Source passage –
------------------------

Adult females tend to resemble males but are noticeably smaller and less ornamented than them. The head is more densely covered in short bristle feathers, and the fleshy comb is reduced to a low, narrow ridge. The single wattle is present but thin and short, lacking the dramatic enlargement seen in males during the breeding period. The bare head and neck are also more subdued in colour. The length of the feet tends to be smaller, though they maintain their characteristic robustness.

Newly hatched chicks are highly precocial, emerging from the mound fully feathered. The body is predominantly brown, with an ochre feathered head and dark wings reaching a sooty black colour.

------------------------

[Excerpts from a dataset]
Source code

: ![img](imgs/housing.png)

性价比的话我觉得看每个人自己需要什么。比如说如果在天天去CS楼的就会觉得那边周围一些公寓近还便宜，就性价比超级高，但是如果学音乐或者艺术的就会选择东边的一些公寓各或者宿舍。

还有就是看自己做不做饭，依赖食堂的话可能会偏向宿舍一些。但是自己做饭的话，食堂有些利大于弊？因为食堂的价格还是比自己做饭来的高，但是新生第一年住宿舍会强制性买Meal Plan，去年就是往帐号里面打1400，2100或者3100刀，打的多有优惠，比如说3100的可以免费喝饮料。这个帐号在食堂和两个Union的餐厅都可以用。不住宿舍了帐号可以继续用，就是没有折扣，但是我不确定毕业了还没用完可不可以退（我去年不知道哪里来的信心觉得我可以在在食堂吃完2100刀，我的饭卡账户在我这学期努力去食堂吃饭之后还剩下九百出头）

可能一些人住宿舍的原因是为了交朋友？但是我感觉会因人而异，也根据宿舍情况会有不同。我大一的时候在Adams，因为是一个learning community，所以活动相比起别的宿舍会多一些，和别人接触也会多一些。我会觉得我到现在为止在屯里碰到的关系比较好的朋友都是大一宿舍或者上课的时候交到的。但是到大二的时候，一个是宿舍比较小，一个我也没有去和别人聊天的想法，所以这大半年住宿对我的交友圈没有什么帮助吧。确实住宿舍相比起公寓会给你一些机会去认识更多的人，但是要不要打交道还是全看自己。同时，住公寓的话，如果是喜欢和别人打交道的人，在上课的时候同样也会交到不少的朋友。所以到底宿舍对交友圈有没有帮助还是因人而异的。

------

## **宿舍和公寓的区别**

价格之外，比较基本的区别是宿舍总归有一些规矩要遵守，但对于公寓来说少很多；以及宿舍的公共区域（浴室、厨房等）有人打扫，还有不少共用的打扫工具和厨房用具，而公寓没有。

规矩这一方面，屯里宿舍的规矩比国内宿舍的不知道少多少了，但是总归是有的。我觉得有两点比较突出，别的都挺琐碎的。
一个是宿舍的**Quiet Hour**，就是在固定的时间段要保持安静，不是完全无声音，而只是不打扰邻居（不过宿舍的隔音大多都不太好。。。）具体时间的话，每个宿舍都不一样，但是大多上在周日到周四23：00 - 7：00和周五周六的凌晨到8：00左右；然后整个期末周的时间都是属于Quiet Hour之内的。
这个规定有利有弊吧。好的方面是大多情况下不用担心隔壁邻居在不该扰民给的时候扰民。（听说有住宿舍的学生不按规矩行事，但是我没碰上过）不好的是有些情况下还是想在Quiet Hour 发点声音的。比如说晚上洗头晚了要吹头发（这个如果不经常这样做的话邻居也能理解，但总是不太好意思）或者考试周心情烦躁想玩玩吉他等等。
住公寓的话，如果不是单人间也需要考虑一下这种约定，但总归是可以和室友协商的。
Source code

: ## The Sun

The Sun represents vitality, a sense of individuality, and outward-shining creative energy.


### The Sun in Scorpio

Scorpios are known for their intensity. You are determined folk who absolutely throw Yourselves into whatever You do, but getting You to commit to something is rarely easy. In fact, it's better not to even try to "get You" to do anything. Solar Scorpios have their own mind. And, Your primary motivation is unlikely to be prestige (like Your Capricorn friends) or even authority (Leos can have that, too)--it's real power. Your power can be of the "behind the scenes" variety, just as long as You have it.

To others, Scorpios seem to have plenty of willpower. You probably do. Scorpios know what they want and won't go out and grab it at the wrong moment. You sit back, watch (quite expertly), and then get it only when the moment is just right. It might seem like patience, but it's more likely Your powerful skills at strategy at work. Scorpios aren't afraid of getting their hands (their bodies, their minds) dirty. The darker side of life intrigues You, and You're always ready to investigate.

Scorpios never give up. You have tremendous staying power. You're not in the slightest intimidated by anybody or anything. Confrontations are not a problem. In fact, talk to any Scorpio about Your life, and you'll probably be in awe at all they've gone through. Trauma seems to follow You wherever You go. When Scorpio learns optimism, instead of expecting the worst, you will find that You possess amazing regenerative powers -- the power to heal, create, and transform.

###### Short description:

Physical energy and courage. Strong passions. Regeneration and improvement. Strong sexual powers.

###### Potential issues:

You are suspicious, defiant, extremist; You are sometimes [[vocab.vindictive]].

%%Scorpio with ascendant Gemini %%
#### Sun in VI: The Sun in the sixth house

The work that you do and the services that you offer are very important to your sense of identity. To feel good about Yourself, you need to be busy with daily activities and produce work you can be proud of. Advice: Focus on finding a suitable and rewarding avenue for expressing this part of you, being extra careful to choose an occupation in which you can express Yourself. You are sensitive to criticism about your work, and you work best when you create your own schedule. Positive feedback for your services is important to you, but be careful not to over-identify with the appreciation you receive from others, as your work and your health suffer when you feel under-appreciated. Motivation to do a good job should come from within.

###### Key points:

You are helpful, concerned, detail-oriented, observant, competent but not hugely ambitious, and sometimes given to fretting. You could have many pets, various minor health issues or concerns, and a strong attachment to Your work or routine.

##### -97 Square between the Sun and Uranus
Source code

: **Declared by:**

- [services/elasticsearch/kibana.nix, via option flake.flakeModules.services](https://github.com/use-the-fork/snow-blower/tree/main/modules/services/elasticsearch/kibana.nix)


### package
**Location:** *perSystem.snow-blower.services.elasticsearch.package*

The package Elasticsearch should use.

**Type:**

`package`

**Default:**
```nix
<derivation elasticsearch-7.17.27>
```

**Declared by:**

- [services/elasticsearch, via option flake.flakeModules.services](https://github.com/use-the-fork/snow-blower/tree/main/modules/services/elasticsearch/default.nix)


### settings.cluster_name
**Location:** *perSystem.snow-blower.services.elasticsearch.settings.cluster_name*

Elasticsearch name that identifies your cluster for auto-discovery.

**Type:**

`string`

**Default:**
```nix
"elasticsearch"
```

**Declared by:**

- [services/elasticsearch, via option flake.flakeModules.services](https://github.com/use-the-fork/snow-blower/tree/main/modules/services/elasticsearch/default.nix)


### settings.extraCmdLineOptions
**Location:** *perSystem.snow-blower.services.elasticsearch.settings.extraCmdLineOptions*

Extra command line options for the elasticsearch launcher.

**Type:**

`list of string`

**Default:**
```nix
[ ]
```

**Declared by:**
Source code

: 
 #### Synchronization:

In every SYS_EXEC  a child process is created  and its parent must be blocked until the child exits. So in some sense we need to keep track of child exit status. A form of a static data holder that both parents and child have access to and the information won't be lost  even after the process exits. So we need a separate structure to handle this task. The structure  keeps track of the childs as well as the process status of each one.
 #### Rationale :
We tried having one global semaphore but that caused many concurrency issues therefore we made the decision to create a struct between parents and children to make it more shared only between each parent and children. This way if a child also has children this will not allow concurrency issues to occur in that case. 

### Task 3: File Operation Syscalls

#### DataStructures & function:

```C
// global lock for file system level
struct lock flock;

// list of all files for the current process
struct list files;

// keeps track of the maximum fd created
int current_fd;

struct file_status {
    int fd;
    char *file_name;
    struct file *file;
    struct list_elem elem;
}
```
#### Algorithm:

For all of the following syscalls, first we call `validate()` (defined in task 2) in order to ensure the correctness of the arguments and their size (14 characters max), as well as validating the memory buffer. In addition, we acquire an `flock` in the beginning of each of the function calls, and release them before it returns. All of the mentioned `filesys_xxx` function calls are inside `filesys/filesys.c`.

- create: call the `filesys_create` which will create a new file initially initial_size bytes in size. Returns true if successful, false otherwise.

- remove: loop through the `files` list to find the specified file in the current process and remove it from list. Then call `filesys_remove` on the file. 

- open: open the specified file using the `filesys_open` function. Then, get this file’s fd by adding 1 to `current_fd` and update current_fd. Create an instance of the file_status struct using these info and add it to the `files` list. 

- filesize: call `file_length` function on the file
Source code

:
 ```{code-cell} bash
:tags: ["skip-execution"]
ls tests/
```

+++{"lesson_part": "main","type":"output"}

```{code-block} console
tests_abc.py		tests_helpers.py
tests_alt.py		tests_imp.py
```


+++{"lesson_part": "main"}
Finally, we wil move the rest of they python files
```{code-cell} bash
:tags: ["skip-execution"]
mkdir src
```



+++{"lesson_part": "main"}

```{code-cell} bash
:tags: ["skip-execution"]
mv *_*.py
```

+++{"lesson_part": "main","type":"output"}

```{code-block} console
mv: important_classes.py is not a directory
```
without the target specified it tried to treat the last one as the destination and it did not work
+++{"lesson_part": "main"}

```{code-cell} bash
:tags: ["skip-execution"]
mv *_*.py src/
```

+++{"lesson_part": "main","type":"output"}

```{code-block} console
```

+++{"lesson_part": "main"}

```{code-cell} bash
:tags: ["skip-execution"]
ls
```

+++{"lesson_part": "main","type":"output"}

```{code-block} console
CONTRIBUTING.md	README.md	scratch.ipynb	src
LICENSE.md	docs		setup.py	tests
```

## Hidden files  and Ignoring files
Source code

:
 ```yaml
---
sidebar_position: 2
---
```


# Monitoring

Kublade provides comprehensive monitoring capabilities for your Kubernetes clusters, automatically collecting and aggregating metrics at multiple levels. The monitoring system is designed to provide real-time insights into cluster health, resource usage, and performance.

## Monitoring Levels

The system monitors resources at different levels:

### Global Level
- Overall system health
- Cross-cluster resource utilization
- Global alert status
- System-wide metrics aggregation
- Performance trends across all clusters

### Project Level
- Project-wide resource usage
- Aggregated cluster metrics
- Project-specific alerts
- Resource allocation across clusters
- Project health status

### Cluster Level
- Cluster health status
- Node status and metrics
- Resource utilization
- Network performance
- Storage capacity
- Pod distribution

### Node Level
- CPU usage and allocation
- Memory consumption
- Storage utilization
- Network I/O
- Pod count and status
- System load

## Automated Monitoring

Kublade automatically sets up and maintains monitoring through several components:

------------------------

Problems and tasks –
A) Condense the paragraph of the bird description beginning "Adult females tend to resemble males" into a bulleted list, keeping its main facts.
B) Carry the bird description forward from its final sentence.

Answer list –
A)
- Smaller and less ornamented than males, though similar in appearance
- Head more densely covered in short bristle feathers
- Comb reduced to a low, narrow ridge
- Single wattle thin and short, without the breeding-season enlargement of males
- Bare head and neck more subdued in color
- Feet shorter but still robust

B)
== Distribution and habitat ==

=== Distribution ===
The wattled brushturkey is found in the montane regions of New Guinea, where its nominate subspecies contains a broad but fragmented range of approximately 685,000 km^{2}. It occurs along the central mountain chain from the east Sudirman Range to the west Owen Stanley Range and in several other elevated areas, such as the Tamrau and Arfak Mountains of the Bird's Head Peninsula. The second subspecies is restricted to Misool Island in the Raja Ampat archipelago, focused in the central limestone hills. A small population has also been observed on Yapen, where nesting mounds have been recorded at 1,250 m elevation, though its subspecies remains unknown.

=== Habitat ===
The wattled brushturkey is known to favour steep forested mountainsides with a strong reliance on dense forest cover and can be found at elevations above 1,000 m. In areas where it overlaps with Talegalla and Megapodius species, the wattled brushturkey occurs mainly within the 750-1,500 m elevation band.

== Behaviour ==
The wattled brushturkey is a shy and inconspicuous bird, spending most of its time on the ground. When disturbed, the species flies up into trees, where it roosts until the perceived danger is gone. Adults are generally solitary and do not form cohesive flocks, while immature birds are speculated to live in small groups.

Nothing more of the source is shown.